We picked out Juan Mata as the biggest loser of the Sanchez move, and that feeling remains. Yet what of Rashford? Sanchez played predominantly from the left at Arsenal. Romelu Lukaku’s presence in the centre and Mourinho’s usual preference for a traditional centre forward means that the Chilean won’t play as a false nine. He could play from the right, but that would significantly alter his most successful Arsenal role. He could play as a No. 10, but that might make for overcrowding with Paul Pogba venturing forward. So the left it may well be.
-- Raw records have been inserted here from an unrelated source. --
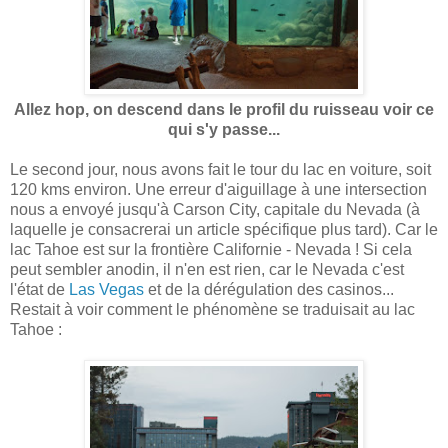
Allez hop, on descend dans le profil du ruisseau voir ce
qui s'y passe...
Le second jour, nous avons fait le tour du lac en voiture, soit
120 kms environ. Une erreur d'aiguillage à une intersection
nous a envoyé jusqu'à Carson City, capitale du Nevada (à
laquelle je consacrerai un article spécifique plus tard). Car le
lac Tahoe est sur la frontière Californie - Nevada ! Si cela
peut sembler anodin, il n'en est rien, car le Nevada c'est
l'état de
Las Vegas
et de la dérégulation des casinos...
Restait à voir comment le phénomène se traduisait au lac
Tahoe :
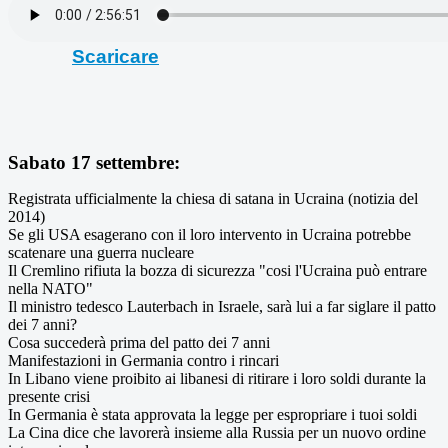
Scaricare
Sabato 17 settembre:
Registrata ufficialmente la chiesa di satana in Ucraina (notizia del
2014)
Se gli USA esagerano con il loro intervento in Ucraina potrebbe
scatenare una guerra nucleare
Il Cremlino rifiuta la bozza di sicurezza "cosi l'Ucraina può entrare
nella NATO"
Il ministro tedesco Lauterbach in Israele, sarà lui a far siglare il patto
dei 7 anni?
Cosa succederà prima del patto dei 7 anni
Manifestazioni in Germania contro i rincari
In Libano viene proibito ai libanesi di ritirare i loro soldi durante la
presente crisi
In Germania è stata approvata la legge per espropriare i tuoi soldi
La Cina dice che lavorerà insieme alla Russia per un nuovo ordine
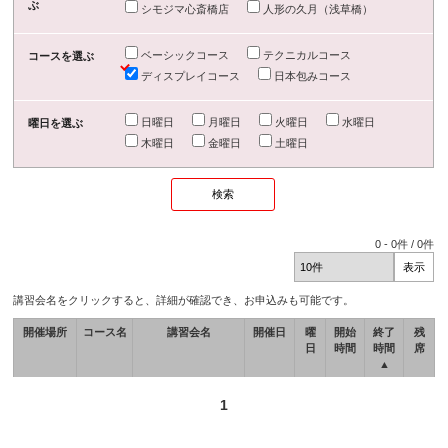
ぶ
シモジマ心斎橋店
人形の久月（浅草橋）
ベーシックコース
テクニカルコース
コースを選ぶ
ディスプレイコース
日本包みコース
日曜日
月曜日
火曜日
水曜日
曜日を選ぶ
木曜日
金曜日
土曜日
0
-
0
件 /
0
件
講習会名をクリックすると、詳細が確認でき、お申込みも可能です。
開催場所
コース名
講習会名
開催日
曜
開始
終了
残
日
時間
時間
席
▲
1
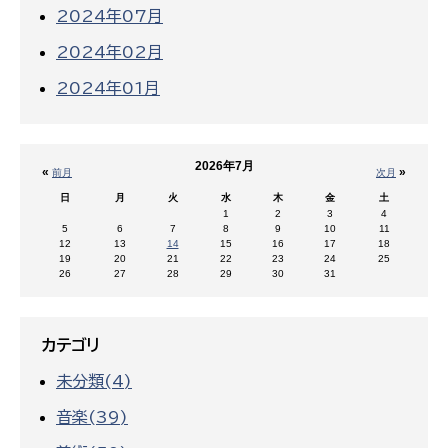
2024年07月
2024年02月
2024年01月
2026年7月
«
»
前月
次月
日
月
火
水
木
金
土
1
2
3
4
5
6
7
8
9
10
11
12
13
14
15
16
17
18
19
20
21
22
23
24
25
26
27
28
29
30
31
カテゴリ
未分類(4)
音楽(39)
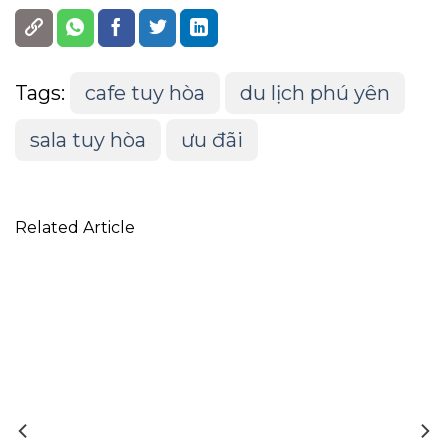
Tags:
cafe tuy hòa
du lịch phú yên
sala tuy hòa
ưu đãi
Related Article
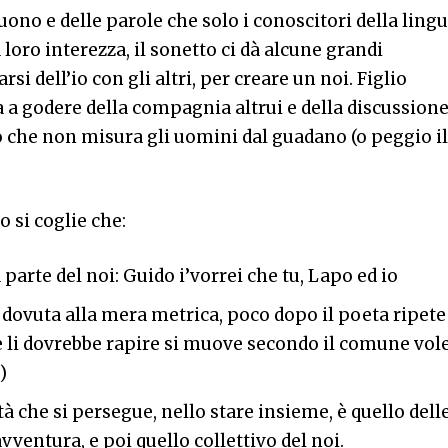
 suono e delle parole che solo i conoscitori della ling
oro interezza, il sonetto ci dà alcune grandi
rsi dell’io con gli altri, per creare un noi. Figlio
a a godere della compagnia altrui e della discussion
o che non misura gli uomini dal guadano (o peggio i
o si coglie che:
a parte del noi: Guido i’vorrei che tu, Lapo ed io
dovuta alla mera metrica, poco dopo il poeta ripete 
he li dovrebbe rapire si muove secondo il comune vol
)
ità che si persegue, nello stare insieme, è quello dell
ventura, e poi quello collettivo del noi.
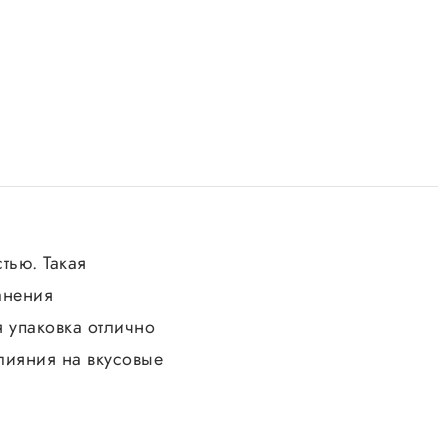
тью. Такая
анения
я упаковка отлично
влияния на вкусовые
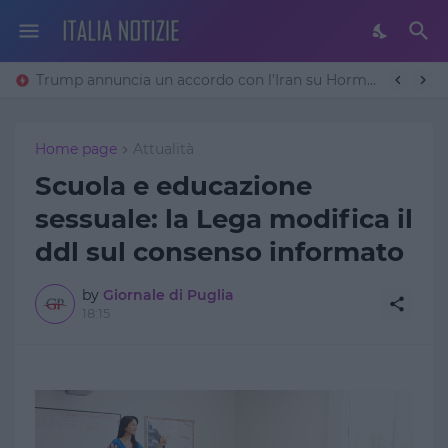
Trump annuncia un accordo con l’Iran su Hormuz: «Avremo un patto sulla denuclearizzazione». Teheran frena
Home page
Attualità
Scuola e educazione
sessuale: la Lega modifica il
ddl sul consenso informato
by
Giornale di Puglia
18:15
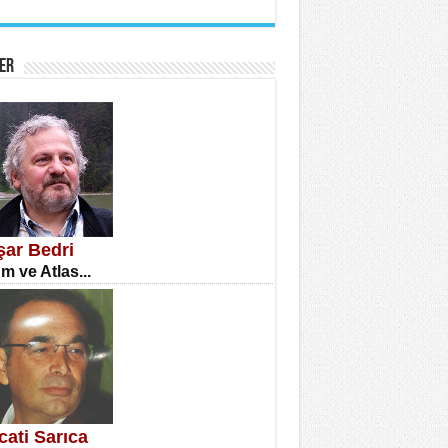
İNE CUMA
atizm Çıkmazı...
ER
TILMIŞ ÜMİT ÇETİNKAYA
enlik...
şar Bedri
m ve Atlas...
CLA DİLEK ARSLAN
etmenler Günü Mahkemesi...
cati Sarıca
If that is the case, Rashford really should start to worry. Even before Sanchez’s arrival, he has failed to start a league game since Boxing Day. Anthony Martial has been the pacy wide forward of choice, and the Frenchman has three goals in his last three league games. Rashford has four in his last 30.

Rashford’s problem is that he has been neither fish nor fowl for United this season. He has had five shots on target in the Premier League since the end of October, evidence of both his difficulty in getting into dangerous areas and his slightly wayward finishing, but he has created only 19 chances in 1,309 league minutes this season. Martial has created six more in 200-plus fewer minutes. It might sound harsh judging a 20-year-old against fully-formed, ready-made signings, but that is what his manager will do.

With Jesse Lingard providing plenty enough good news stories for Manchester United academy graduates by himself, Mourinho is easing Rashford aside. Six league starts by the end of September; seven more since. The arrival of Sanchez does not make that any easier.

 

Crystal Palace
Truly shambolic, and a defensive collapse to remind Palace’s squad that relegation survival has not been assured just yet. On the morning of the game, Roy Hodgson was interviewed by the Guardian’s Dom Fifield and he described coaching as a “sadistic pleasure”. There wasn’t much pleasure on Saturday.

 

Wayne Hennessey
He’s just not a Premier League goalkeeper. There were mistakes made by plenty of his teammates in the first half on Saturday, but Hennessey could have come for the corner to prevent the first goal and should have saved Alexandre Lacazette’s shot too. Hodgson will be shopping for a goalkeeper in the next ten days.